§ **TAREFA PROPOSTA**:
Por favor, converta todas as linhas dos registros abaixo em uma lista JSON de strings, com uma string para cada linha e sem as linhas em branco.

§ **LISTA DE REGISTROS**:
┌──
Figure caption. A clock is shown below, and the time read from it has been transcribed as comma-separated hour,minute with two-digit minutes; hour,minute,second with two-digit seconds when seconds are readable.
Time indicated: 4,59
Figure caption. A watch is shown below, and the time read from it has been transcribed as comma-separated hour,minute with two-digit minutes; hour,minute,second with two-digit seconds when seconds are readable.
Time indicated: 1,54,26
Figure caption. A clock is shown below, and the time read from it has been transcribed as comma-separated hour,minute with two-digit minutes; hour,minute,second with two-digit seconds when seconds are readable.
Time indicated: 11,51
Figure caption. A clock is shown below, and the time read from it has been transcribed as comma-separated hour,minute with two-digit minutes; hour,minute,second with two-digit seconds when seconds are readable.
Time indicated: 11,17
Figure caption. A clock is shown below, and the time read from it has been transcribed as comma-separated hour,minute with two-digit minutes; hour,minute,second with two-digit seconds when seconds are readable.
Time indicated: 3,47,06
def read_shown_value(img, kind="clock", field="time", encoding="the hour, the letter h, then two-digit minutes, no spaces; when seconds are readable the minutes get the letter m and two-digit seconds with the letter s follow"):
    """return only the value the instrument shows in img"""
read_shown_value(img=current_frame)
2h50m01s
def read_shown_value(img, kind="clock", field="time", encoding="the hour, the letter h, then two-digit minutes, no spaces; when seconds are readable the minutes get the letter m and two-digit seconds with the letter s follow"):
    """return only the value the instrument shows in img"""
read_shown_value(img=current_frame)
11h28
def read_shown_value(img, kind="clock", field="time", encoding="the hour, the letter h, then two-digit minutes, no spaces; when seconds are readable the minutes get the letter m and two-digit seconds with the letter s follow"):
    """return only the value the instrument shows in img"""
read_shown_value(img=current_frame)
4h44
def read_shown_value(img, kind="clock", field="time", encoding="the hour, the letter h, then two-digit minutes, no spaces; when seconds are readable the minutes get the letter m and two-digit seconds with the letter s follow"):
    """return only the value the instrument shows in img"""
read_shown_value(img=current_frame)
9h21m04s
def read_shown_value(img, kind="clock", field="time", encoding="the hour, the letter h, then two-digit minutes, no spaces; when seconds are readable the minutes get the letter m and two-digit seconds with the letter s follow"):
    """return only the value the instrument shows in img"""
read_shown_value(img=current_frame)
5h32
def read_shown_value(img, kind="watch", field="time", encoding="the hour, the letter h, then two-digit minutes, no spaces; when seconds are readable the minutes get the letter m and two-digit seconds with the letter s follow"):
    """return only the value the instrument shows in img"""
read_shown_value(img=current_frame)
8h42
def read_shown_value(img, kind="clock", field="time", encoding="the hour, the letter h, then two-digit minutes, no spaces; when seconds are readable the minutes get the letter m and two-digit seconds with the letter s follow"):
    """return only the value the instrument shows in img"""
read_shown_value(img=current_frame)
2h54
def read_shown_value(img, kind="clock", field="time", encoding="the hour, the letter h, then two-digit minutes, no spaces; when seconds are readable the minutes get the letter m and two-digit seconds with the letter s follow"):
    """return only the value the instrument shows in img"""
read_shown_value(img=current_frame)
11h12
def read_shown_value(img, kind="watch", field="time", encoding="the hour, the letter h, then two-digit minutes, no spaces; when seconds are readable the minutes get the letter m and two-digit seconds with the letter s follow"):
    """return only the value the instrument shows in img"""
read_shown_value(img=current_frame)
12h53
└──
§ **RESPOSTA À TAREFA**:
[
  "Figure caption. A clock is shown below, and the time read from it has been transcribed as comma-separated hour,minute with two-digit minutes; hour,minute,second with two-digit seconds when seconds are readable.",
  "Time indicated: 4,59",
  "Figure caption. A watch is shown below, and the time read from it has been transcribed as comma-separated hour,minute with two-digit minutes; hour,minute,second with two-digit seconds when seconds are readable.",
  "Time indicated: 1,54,26",
  "Figure caption. A clock is shown below, and the time read from it has been transcribed as comma-separated hour,minute with two-digit minutes; hour,minute,second with two-digit seconds when seconds are readable.",
  "Time indicated: 11,51",
  "Figure caption. A clock is shown below, and the time read from it has been transcribed as comma-separated hour,minute with two-digit minutes; hour,minute,second with two-digit seconds when seconds are readable.",
  "Time indicated: 11,17",
  "Figure caption. A clock is shown below, and the time read from it has been transcribed as comma-separated hour,minute with two-digit minutes; hour,minute,second with two-digit seconds when seconds are readable.",
  "Time indicated: 3,47,06",
  "def read_shown_value(img, kind=\"clock\", field=\"time\", encoding=\"the hour, the letter h, then two-digit minutes, no spaces; when seconds are readable the minutes get the letter m and two-digit seconds with the letter s follow\"):",
  "    \"\"\"return only the value the instrument shows in img\"\"\"",
  "read_shown_value(img=current_frame)",
  "2h50m01s",
  "def read_shown_value(img, kind=\"clock\", field=\"time\", encoding=\"the hour, the letter h, then two-digit minutes, no spaces; when seconds are readable the minutes get the letter m and two-digit seconds with the letter s follow\"):",
  "    \"\"\"return only the value the instrument shows in img\"\"\"",
  "read_shown_value(img=current_frame)",
  "11h28",
  "def read_shown_value(img, kind=\"clock\", field=\"time\", encoding=\"the hour, the letter h, then two-digit minutes, no spaces; when seconds are readable the minutes get the letter m and two-digit seconds with the letter s follow\"):",
  "    \"\"\"return only the value the instrument shows in img\"\"\"",
  "read_shown_value(img=current_frame)",
  "4h44",
  "def read_shown_value(img, kind=\"clock\", field=\"time\", encoding=\"the hour, the letter h, then two-digit minutes, no spaces; when seconds are readable the minutes get the letter m and two-digit seconds with the letter s follow\"):",
  "    \"\"\"return only the value the instrument shows in img\"\"\"",
  "read_shown_value(img=current_frame)",
  "9h21m04s",
  "def read_shown_value(img, kind=\"clock\", field=\"time\", encoding=\"the hour, the letter h, then two-digit minutes, no spaces; when seconds are readable the minutes get the letter m and two-digit seconds with the letter s follow\"):",
  "    \"\"\"return only the value the instrument shows in img\"\"\"",
  "read_shown_value(img=current_frame)",
  "5h32",
  "def read_shown_value(img, kind=\"watch\", field=\"time\", encoding=\"the hour, the letter h, then two-digit minutes, no spaces; when seconds are readable the minutes get the letter m and two-digit seconds with the letter s follow\"):",
  "    \"\"\"return only the value the instrument shows in img\"\"\"",
  "read_shown_value(img=current_frame)",
  "8h42",
  "def read_shown_value(img, kind=\"clock\", field=\"time\", encoding=\"the hour, the letter h, then two-digit minutes, no spaces; when seconds are readable the minutes get the letter m and two-digit seconds with the letter s follow\"):",
  "    \"\"\"return only the value the instrument shows in img\"\"\"",
  "read_shown_value(img=current_frame)",
  "2h54",
  "def read_shown_value(img, kind=\"clock\", field=\"time\", encoding=\"the hour, the letter h, then two-digit minutes, no spaces; when seconds are readable the minutes get the letter m and two-digit seconds with the letter s follow\"):",
  "    \"\"\"return only the value the instrument shows in img\"\"\"",
  "read_shown_value(img=current_frame)",
  "11h12",
  "def read_shown_value(img, kind=\"watch\", field=\"time\", encoding=\"the hour, the letter h, then two-digit minutes, no spaces; when seconds are readable the minutes get the letter m and two-digit seconds with the letter s follow\"):",
  "    \"\"\"return only the value the instrument shows in img\"\"\"",
  "read_shown_value(img=current_frame)",
  "12h53"
]